### Data provided
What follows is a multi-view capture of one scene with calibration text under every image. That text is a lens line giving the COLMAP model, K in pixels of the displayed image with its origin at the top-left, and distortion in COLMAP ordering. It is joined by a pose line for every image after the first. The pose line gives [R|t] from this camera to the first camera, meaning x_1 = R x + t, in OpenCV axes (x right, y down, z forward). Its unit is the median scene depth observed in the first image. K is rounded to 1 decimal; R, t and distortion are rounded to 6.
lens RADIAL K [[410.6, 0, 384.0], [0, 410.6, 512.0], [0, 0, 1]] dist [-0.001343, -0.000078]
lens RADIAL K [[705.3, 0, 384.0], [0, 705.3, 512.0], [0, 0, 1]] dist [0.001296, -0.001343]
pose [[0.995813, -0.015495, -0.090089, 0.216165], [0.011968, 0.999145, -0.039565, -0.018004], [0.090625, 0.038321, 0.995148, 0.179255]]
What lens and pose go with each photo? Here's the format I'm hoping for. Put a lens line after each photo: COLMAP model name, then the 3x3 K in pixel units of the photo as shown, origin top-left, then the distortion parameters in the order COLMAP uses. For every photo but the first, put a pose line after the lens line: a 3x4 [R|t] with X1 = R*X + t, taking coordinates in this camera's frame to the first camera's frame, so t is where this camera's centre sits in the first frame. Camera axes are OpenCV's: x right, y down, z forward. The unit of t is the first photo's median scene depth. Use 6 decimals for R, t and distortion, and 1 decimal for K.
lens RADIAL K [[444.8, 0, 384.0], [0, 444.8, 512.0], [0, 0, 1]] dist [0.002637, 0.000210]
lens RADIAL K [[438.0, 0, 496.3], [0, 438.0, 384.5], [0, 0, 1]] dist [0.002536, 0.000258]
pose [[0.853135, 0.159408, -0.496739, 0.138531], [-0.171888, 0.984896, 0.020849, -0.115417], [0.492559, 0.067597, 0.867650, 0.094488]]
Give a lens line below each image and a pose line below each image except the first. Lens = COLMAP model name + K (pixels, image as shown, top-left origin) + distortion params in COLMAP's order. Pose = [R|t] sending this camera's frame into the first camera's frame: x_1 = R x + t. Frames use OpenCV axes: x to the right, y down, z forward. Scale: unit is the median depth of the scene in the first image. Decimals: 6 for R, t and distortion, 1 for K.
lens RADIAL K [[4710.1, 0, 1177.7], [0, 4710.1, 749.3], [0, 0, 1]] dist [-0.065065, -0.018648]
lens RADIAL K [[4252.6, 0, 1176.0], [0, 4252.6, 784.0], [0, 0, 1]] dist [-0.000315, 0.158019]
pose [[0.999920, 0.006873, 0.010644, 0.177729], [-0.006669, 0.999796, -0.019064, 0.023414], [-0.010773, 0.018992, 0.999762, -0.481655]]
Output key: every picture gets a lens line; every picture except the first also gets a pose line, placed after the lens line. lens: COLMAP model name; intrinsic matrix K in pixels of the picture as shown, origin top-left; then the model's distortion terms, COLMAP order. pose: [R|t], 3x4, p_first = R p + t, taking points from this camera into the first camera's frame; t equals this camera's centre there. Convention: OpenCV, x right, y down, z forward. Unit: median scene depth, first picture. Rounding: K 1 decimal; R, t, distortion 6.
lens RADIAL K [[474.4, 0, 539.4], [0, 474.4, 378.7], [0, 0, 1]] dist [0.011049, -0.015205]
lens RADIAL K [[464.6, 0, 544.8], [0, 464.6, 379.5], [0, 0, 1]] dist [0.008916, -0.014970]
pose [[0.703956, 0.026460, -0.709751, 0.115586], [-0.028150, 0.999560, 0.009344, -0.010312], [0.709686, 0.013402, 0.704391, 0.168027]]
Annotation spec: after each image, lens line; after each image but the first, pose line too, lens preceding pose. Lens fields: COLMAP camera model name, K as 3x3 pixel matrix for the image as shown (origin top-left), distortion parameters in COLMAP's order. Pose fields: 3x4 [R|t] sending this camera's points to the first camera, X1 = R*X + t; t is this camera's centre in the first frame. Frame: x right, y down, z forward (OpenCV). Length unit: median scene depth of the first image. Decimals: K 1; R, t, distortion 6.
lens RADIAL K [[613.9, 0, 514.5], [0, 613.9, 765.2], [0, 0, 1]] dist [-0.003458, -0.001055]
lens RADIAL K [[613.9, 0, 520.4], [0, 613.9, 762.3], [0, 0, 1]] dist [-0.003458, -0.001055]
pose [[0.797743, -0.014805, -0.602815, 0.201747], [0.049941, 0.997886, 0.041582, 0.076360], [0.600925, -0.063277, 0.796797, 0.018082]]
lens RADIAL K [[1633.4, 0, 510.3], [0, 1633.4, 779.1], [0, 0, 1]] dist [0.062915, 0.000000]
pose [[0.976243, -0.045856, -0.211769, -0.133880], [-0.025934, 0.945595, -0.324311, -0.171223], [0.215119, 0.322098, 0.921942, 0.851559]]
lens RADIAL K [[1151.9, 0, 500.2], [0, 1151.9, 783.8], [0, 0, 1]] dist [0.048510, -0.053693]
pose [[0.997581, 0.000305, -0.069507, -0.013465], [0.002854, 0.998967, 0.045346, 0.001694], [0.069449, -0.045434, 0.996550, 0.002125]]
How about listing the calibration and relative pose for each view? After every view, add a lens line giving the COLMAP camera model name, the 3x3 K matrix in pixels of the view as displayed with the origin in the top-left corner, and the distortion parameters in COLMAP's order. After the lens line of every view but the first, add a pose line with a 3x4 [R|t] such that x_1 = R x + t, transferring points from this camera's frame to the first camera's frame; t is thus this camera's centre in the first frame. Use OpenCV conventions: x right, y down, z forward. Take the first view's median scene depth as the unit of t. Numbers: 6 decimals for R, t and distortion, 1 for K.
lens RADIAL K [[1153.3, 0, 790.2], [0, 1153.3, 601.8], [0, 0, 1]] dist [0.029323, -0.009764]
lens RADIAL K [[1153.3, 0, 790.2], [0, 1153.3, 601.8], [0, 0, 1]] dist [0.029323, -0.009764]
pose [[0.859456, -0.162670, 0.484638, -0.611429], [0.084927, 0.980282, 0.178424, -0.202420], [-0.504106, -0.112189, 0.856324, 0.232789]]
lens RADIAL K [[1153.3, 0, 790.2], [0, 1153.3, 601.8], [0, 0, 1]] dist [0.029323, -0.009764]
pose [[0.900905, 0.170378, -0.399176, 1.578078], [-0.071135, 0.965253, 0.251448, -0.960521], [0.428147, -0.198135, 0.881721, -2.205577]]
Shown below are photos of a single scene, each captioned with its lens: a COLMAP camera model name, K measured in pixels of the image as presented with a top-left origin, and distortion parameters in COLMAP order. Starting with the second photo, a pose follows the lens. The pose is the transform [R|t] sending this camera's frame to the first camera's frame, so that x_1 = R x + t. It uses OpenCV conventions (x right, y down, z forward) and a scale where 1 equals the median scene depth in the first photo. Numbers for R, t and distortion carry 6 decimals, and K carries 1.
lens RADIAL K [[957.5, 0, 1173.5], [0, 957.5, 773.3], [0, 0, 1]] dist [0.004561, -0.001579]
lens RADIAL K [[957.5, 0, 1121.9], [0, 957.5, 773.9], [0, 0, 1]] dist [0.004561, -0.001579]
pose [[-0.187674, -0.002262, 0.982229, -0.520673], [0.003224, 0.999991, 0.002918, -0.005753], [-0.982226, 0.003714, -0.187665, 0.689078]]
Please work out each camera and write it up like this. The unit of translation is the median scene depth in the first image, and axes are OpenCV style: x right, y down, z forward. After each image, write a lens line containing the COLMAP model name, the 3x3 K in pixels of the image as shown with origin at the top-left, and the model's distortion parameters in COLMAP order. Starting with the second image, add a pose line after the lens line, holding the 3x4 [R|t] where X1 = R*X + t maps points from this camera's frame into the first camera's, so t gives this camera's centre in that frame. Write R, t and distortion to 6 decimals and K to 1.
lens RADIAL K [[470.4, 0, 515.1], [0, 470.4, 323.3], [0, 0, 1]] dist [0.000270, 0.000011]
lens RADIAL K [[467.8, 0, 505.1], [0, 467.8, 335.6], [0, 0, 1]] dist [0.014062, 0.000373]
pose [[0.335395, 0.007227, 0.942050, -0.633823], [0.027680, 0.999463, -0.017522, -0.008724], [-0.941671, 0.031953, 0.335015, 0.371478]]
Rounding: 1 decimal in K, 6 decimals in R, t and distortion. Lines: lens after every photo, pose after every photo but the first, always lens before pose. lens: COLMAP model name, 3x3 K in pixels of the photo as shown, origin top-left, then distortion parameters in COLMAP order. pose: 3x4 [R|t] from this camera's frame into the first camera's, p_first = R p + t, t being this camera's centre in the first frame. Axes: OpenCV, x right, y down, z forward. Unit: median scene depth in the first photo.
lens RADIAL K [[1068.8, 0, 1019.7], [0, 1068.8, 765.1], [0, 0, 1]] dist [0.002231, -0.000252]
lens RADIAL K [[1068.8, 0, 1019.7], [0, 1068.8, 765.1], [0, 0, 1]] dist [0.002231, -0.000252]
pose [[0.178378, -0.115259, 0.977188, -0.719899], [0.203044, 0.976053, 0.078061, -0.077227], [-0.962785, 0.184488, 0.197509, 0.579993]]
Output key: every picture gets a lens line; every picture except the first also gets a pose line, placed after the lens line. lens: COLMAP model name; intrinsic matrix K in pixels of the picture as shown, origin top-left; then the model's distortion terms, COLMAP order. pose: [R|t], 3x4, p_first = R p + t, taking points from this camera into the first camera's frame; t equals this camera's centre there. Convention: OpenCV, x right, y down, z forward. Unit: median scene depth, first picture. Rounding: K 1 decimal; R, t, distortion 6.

### Activity
In the records above, locate the line that contains "Rounding: 1 decimal". Repeat it and every line after it, exactly, and nothing else.

### Response for this exercise
Rounding: 1 decimal in K, 6 decimals in R, t and distortion. Lines: lens after every photo, pose after every photo but the first, always lens before pose. lens: COLMAP model name, 3x3 K in pixels of the photo as shown, origin top-left, then distortion parameters in COLMAP order. pose: 3x4 [R|t] from this camera's frame into the first camera's, p_first = R p + t, t being this camera's centre in the first frame. Axes: OpenCV, x right, y down, z forward. Unit: median scene depth in the first photo.
lens RADIAL K [[1068.8, 0, 1019.7], [0, 1068.8, 765.1], [0, 0, 1]] dist [0.002231, -0.000252]
lens RADIAL K [[1068.8, 0, 1019.7], [0, 1068.8, 765.1], [0, 0, 1]] dist [0.002231, -0.000252]
pose [[0.178378, -0.115259, 0.977188, -0.719899], [0.203044, 0.976053, 0.078061, -0.077227], [-0.962785, 0.184488, 0.197509, 0.579993]]
Output key: every picture gets a lens line; every picture except the first also gets a pose line, placed after the lens line. lens: COLMAP model name; intrinsic matrix K in pixels of the picture as shown, origin top-left; then the model's distortion terms, COLMAP order. pose: [R|t], 3x4, p_first = R p + t, taking points from this camera into the first camera's frame; t equals this camera's centre there. Convention: OpenCV, x right, y down, z forward. Unit: median scene depth, first picture. Rounding: K 1 decimal; R, t, distortion 6.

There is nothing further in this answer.